» **EXERCISE MATERIAL**
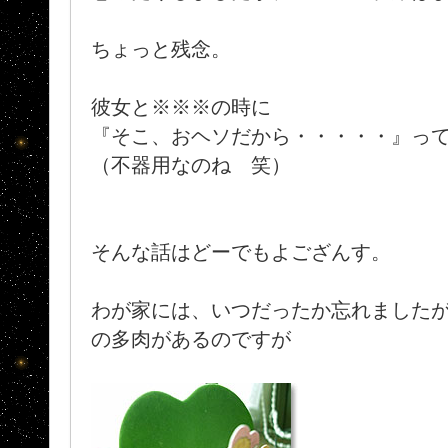
ちょっと残念。
彼女と※※※の時に
『そこ、おヘソだから・・・・・』っ
（不器用なのね 笑）
そんな話はどーでもよござんす。
わが家には、いつだったか忘れましたが
の多肉があるのですが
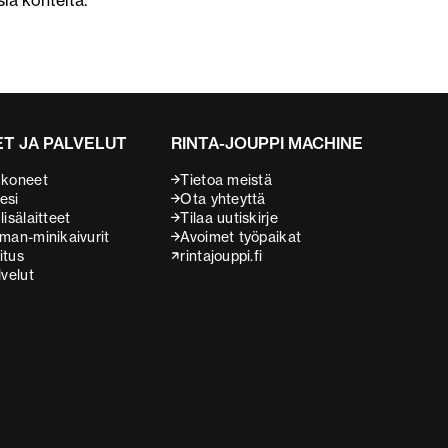
siä kohteita.
T JA PALVELUT
RINTA-JOUPPI MACHINE
 koneet
Tietoa meistä
esi
Ota yhteyttä
isälaitteet
Tilaa uutiskirje
man-minikaivurit
Avoimet työpaikat
itus
rintajouppi.fi
lvelut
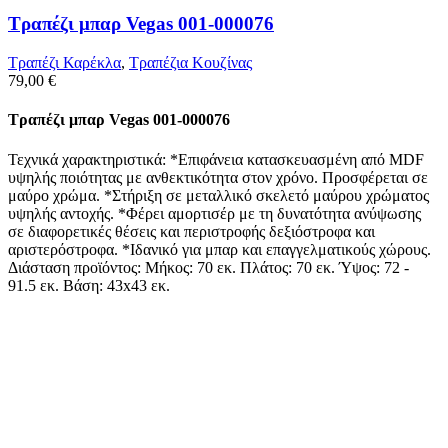
Τραπέζι μπαρ Vegas 001-000076
Τραπέζι Καρέκλα
,
Tραπέζια Κουζίνας
79,00
€
Τραπέζι μπαρ Vegas 001-000076
Τεχνικά χαρακτηριστικά: *Επιφάνεια κατασκευασμένη από MDF
υψηλής ποιότητας με ανθεκτικότητα στον χρόνο. Προσφέρεται σε
μαύρο χρώμα. *Στήριξη σε μεταλλικό σκελετό μαύρου χρώματος
υψηλής αντοχής. *Φέρει αμορτισέρ με τη δυνατότητα ανύψωσης
σε διαφορετικές θέσεις και περιστροφής δεξιόστροφα και
αριστερόστροφα. *Ιδανικό για μπαρ και επαγγελματικούς χώρους.
Διάσταση προϊόντος: Μήκος: 70 εκ. Πλάτος: 70 εκ. Ύψος: 72 -
91.5 εκ. Βάση: 43x43 εκ.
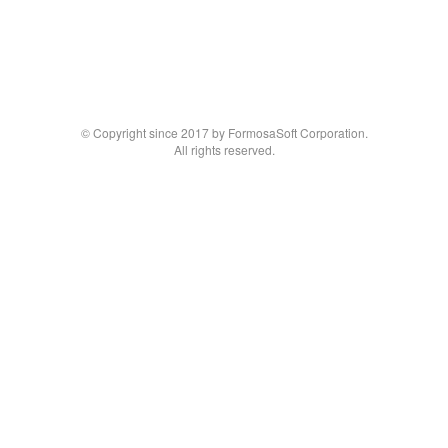
© Copyright since 2017 by FormosaSoft Corporation.
All rights reserved.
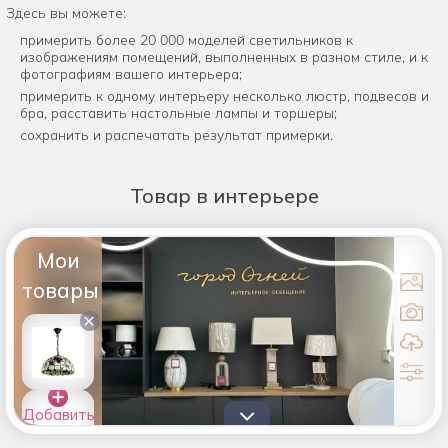
Здесь вы можете:
примерить более 20 000 моделей светильников к
изображениям помещений, выполненных в разном стиле, и к
фотографиям вашего интерьера;
примерить к одному интерьеру несколько люстр, подвесов и
бра, расставить настольные лампы и торшеры;
сохранить и распечатать результат примерки.
Товар
в интерьере
Мои
товары
×
Добавить
товары в
список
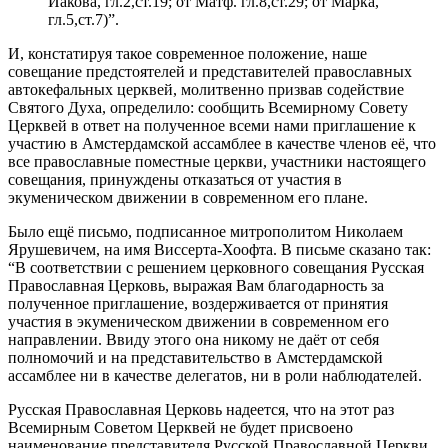
Иакова, гл.2,ст.19; от Матф. гл.8,ст.29; от Марка,
гл.5,ст.7)”.
И, констатируя такое современное положение, наше
совещание предстоятелей и представителей православных
автокефальных церквей, молитвенно призвав содействие
Святого Духа, определило: сообщить Всемирному Совету
Церквей в ответ на полученное всеми нами приглашение к
участию в Амстердамской ассамблее в качестве членов её, что
все православные поместные церкви, участники настоящего
совещания, принуждены отказаться от участия в
экуменическом движении в современном его плане.
Было ещё письмо, подписанное митрополитом Николаем
Ярушевичем, на имя Виссерта‑Хоофта. В письме сказано так:
“В соответствии с решением церковного совещания Русская
Православная Церковь, выражая Вам благодарность за
полученное приглашение, воздерживается от принятия
участия в экуменическом движении в современном его
направлении. Ввиду этого она никому не даёт от себя
полномочий и на представительство в Амстердамской
ассамблее ни в качестве делегатов, ни в роли наблюдателей.
Русская Православная Церковь надеется, что на этот раз
Всемирным Советом Церквей не будет присвоено
наименование представителя Русской Православной Церкви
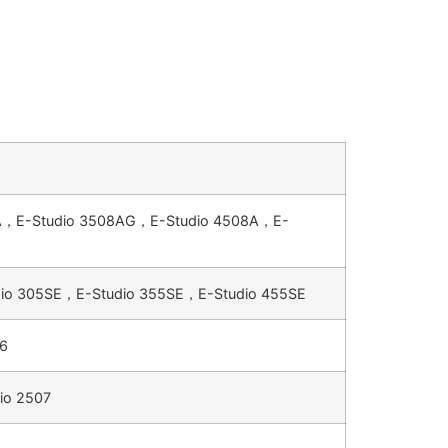
8A，E-Studio 3508AG，E-Studio 4508A，E-
dio 305SE，E-Studio 355SE，E-Studio 455SE
06
io 2507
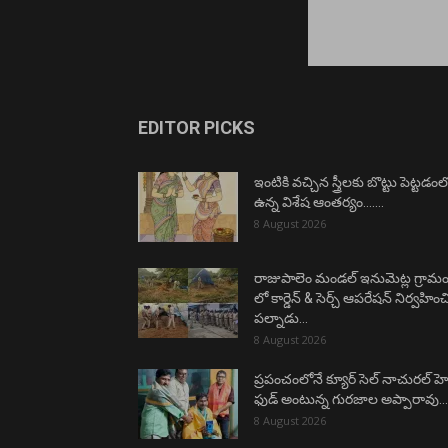
EDITOR PICKS
ఇంటికి వచ్చిన స్త్రీలకు బొట్టు పెట్టడంల
ఉన్న విశేష ఆంతర్యం…….
8 August 2026
రాజుపాలెం మండల్ ఇనుమెట్ల గ్రామ
లో కార్డెన్ & సెర్చ్ ఆపరేషన్ నిర్వహిం
పల్నాడు...
8 August 2026
ప్రపంచంలోనే క్యూర్ సెల్ నాచురల్ హెల్
ఫుడ్ అంటున్న గురజాల అప్పారావు….
8 August 2026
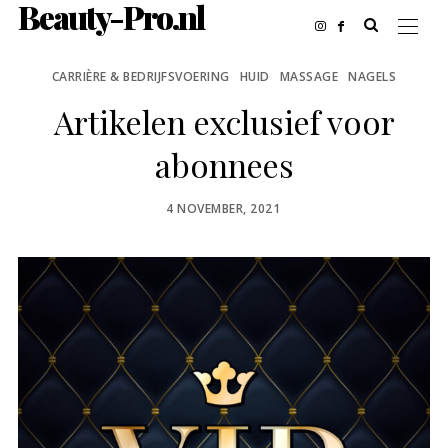
Beauty-Pro.nl
CARRIÈRE & BEDRIJFSVOERING
HUID
MASSAGE
NAGELS
Artikelen exclusief voor
abonnees
POSTED
4 NOVEMBER, 2021
ON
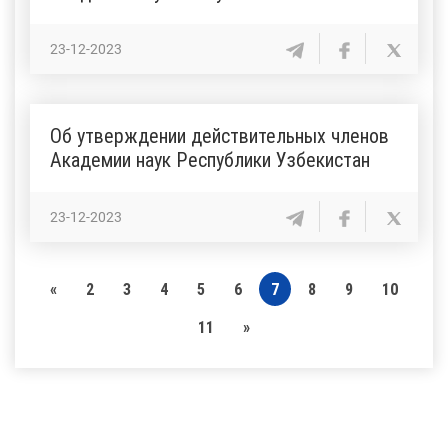
23-12-2023
Об утверждении действительных членов
Академии наук Республики Узбекистан
23-12-2023
«
2
3
4
5
6
7
8
9
10
11
»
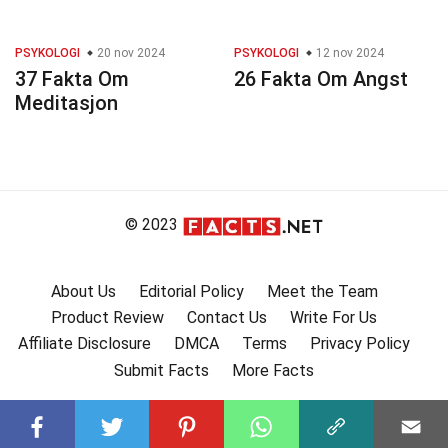
PSYKOLOGI
20 nov 2024
PSYKOLOGI
12 nov 2024
37 Fakta Om
26 Fakta Om Angst
Meditasjon
© 2023
About Us
Editorial Policy
Meet the Team
Product Review
Contact Us
Write For Us
Affiliate Disclosure
DMCA
Terms
Privacy Policy
Submit Facts
More Facts
Subscribe to our channel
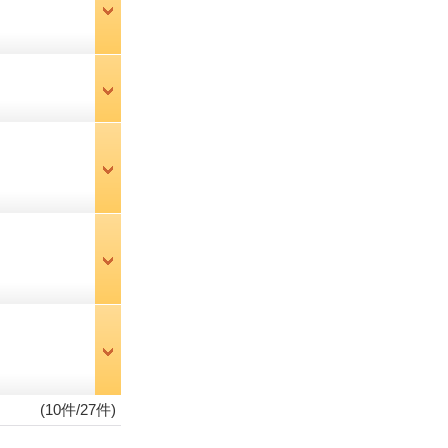
(10件/27件)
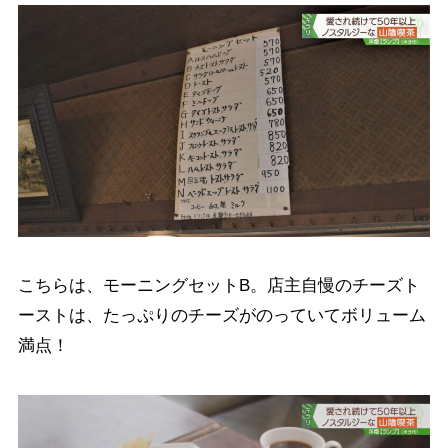
こちらは、モーニングセットB。店主自慢のチーズト
ーストは、たっぷりのチーズがのっていてボリューム
満点！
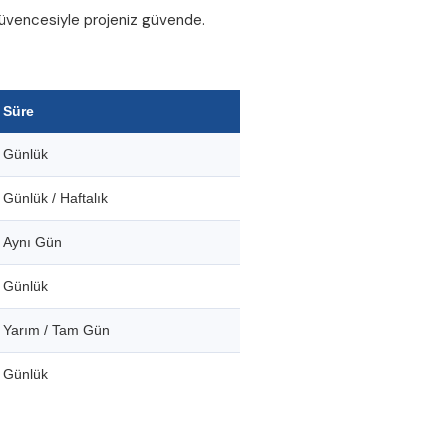
 güvencesiyle projeniz güvende.
Süre
Günlük
Günlük / Haftalık
Aynı Gün
Günlük
Yarım / Tam Gün
Günlük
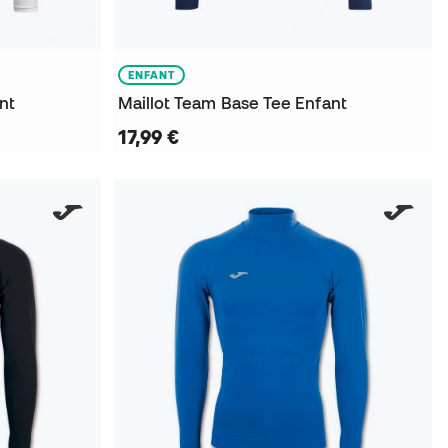
ENFANT
nt
Maillot Team Base Tee Enfant
17,99 €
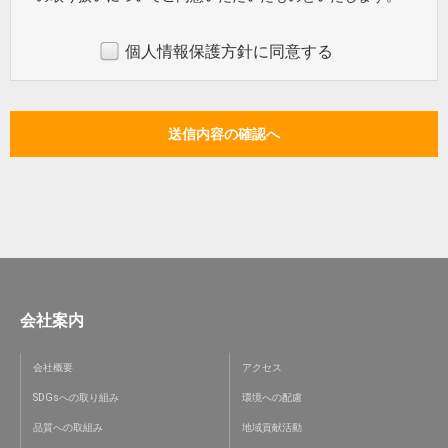
個人情報保護方針に同意する
会社案内
会社概要
アクセス
SDGsへの取り組み
環境への配慮
品質への取組み
地域貢献活動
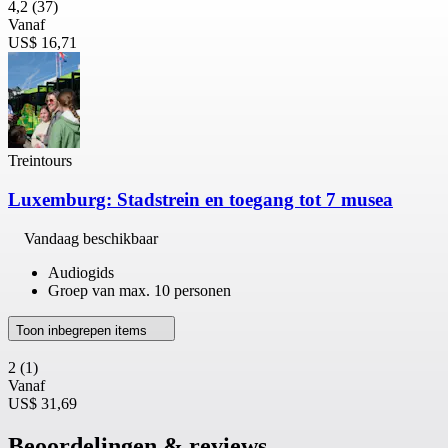
4,2
(37)
Vanaf
US$ 16,71
Treintours
Luxemburg: Stadstrein en toegang tot 7 musea
Vandaag beschikbaar
Audiogids
Groep van max. 10 personen
Toon inbegrepen items
2
(1)
Vanaf
US$ 31,69
Beoordelingen & reviews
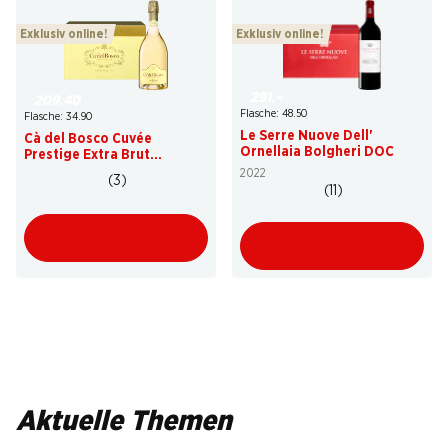
Exklusiv online!
Exklusiv online!
291.–
209.40
Flasche: 48.50
Flasche: 34.90
Le Serre Nuove Dell'
Cà del Bosco Cuvée
Ornellaia Bolgheri DOC
Prestige Extra Brut
Franciacorta DOCG
2022
(3)
(11)
Aktuelle Themen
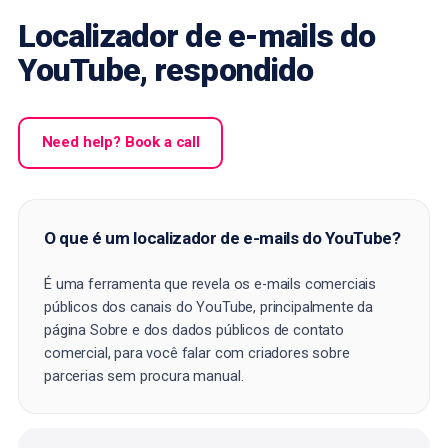
Localizador de e-mails do
YouTube, respondido
Need help? Book a call
O que é um localizador de e-mails do YouTube?
É uma ferramenta que revela os e-mails comerciais
públicos dos canais do YouTube, principalmente da
página Sobre e dos dados públicos de contato
comercial, para você falar com criadores sobre
parcerias sem procura manual.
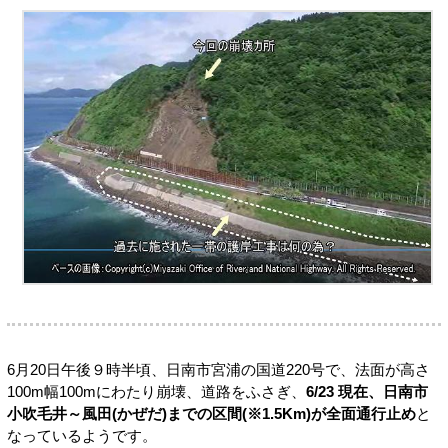
6月20日午後９時半頃、日南市宮浦の国道220号で、法面が高さ
100m幅100mにわたり崩壊、道路をふさぎ、
6/23 現在、日南市
小吹毛井～風田(かぜだ)までの区間(※1.5Km)が全面通行止め
と
なっているようです。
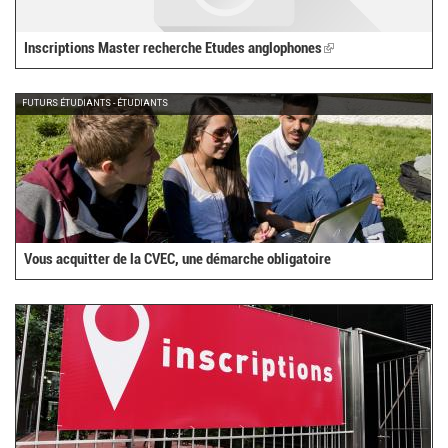
Inscriptions Master recherche Etudes anglophones
(link
is
external)
FUTURS ÉTUDIANTS - ÉTUDIANTS
Vous acquitter de la CVEC, une démarche obligatoire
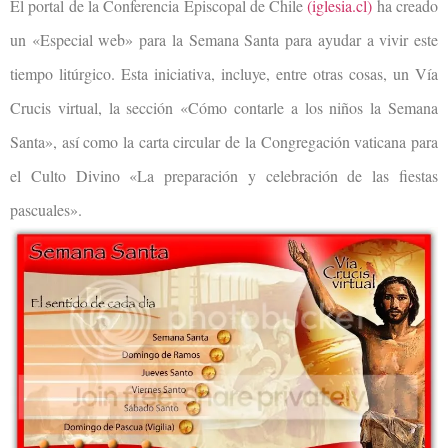
El portal de la Conferencia Episcopal de Chile
(
iglesia.c
l)
ha creado
un «Especial web» para la Semana Santa para ayudar a vivir este
tiempo litúrgico. Esta iniciativa, incluye, entre otras cosas, un Vía
Crucis virtual, la sección «Cómo contarle a los niños la Semana
Santa», así como la carta circular de la Congregación vaticana para
el Culto Divino «La preparación y celebración de las fiestas
pascuales».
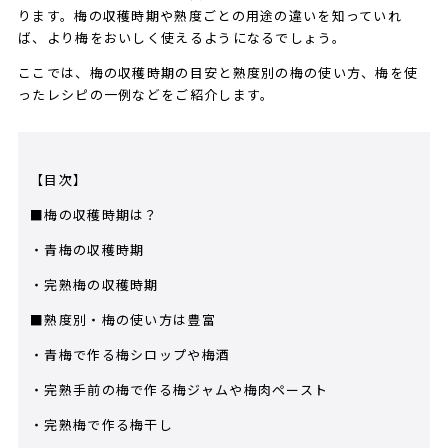
ります。梅の収穫時期や熟度ごとの用途の違いを知っていれ
ば、より梅をおいしく使えるようになるでしょう。
ここでは、梅の収穫時期の目安と熟度別の梅の使い方、梅を使
ったレシピの一例などをご紹介します。
【目次】
■梅の収穫時期は？
・青梅の収穫時期
・完熟梅の収穫時期
■熟度別・梅の使い方は豊富
・青梅で作る梅シロップや梅酒
・完熟手前の梅で作る梅ジャムや梅肉ペースト
・完熟梅で作る梅干し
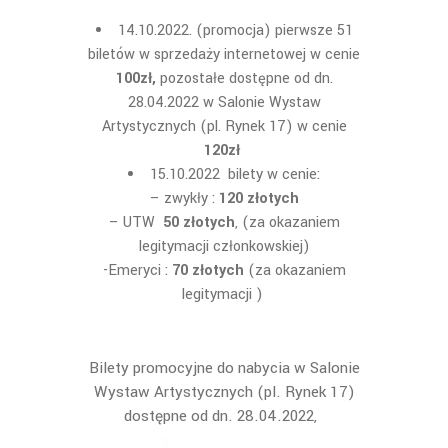
14.10.2022. (promocja) pierwsze 51
biletów w sprzedaży internetowej w cenie
100zł,
pozostałe dostępne od dn.
28.04.2022 w Salonie Wystaw
Artystycznych (pl. Rynek 17) w cenie
120zł
15.10.2022 bilety w cenie:
– zwykły :
120 złotych
– UTW
50 złotych
, (za okazaniem
legitymacji członkowskiej)
-Emeryci :
70 złotych
(za okazaniem
legitymacji )
Bilety promocyjne do nabycia w Salonie
Wystaw Artystycznych (pl. Rynek 17)
dostępne od dn. 28.04.2022,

» **ACTIVITY**
Your answer should be the lines from the opening of the records through the line with "Святого Духа, определило: сообщить", both ends retyped exactly and pictures left out.

» **OUTPUT FOR THIS EXERCISE**
ちょっと残念。
彼女と※※※の時に
『そこ、おヘソだから・・・・・』っ
（不器用なのね 笑）
そんな話はどーでもよござんす。
わが家には、いつだったか忘れましたが
の多肉があるのですが
siä kohteita.
T JA PALVELUT
RINTA-JOUPPI MACHINE
 koneet
Tietoa meistä
esi
Ota yhteyttä
isälaitteet
Tilaa uutiskirje
man-minikaivurit
Avoimet työpaikat
itus
rintajouppi.fi
lvelut
Τραπέζι μπαρ Vegas 001-000076
Τραπέζι Καρέκλα
,
Tραπέζια Κουζίνας
79,00
€
Τραπέζι μπαρ Vegas 001-000076
Τεχνικά χαρακτηριστικά: *Επιφάνεια κατασκευασμένη από MDF
υψηλής ποιότητας με ανθεκτικότητα στον χρόνο. Προσφέρεται σε
μαύρο χρώμα. *Στήριξη σε μεταλλικό σκελετό μαύρου χρώματος
υψηλής αντοχής. *Φέρει αμορτισέρ με τη δυνατότητα ανύψωσης
σε διαφορετικές θέσεις και περιστροφής δεξιόστροφα και
αριστερόστροφα. *Ιδανικό για μπαρ και επαγγελματικούς χώρους.
Διάσταση προϊόντος: Μήκος: 70 εκ. Πλάτος: 70 εκ. Ύψος: 72 -
91.5 εκ. Βάση: 43x43 εκ.
© Copyright since 2017 by FormosaSoft Corporation.
All rights reserved.
Здесь вы можете:
примерить более 20 000 моделей светильников к
изображениям помещений, выполненных в разном стиле, и к
фотографиям вашего интерьера;
примерить к одному интерьеру несколько люстр, подвесов и
бра, расставить настольные лампы и торшеры;
сохранить и распечатать результат примерки.
Товар
в интерьере
Мои
товары
×
Добавить
товары в
список
Иакова, гл.2,ст.19; от Матф. гл.8,ст.29; от Марка,
гл.5,ст.7)”.
И, констатируя такое современное положение, наше
совещание предстоятелей и представителей православных
автокефальных церквей, молитвенно призвав содействие
Святого Духа, определило: сообщить Всемирному Совету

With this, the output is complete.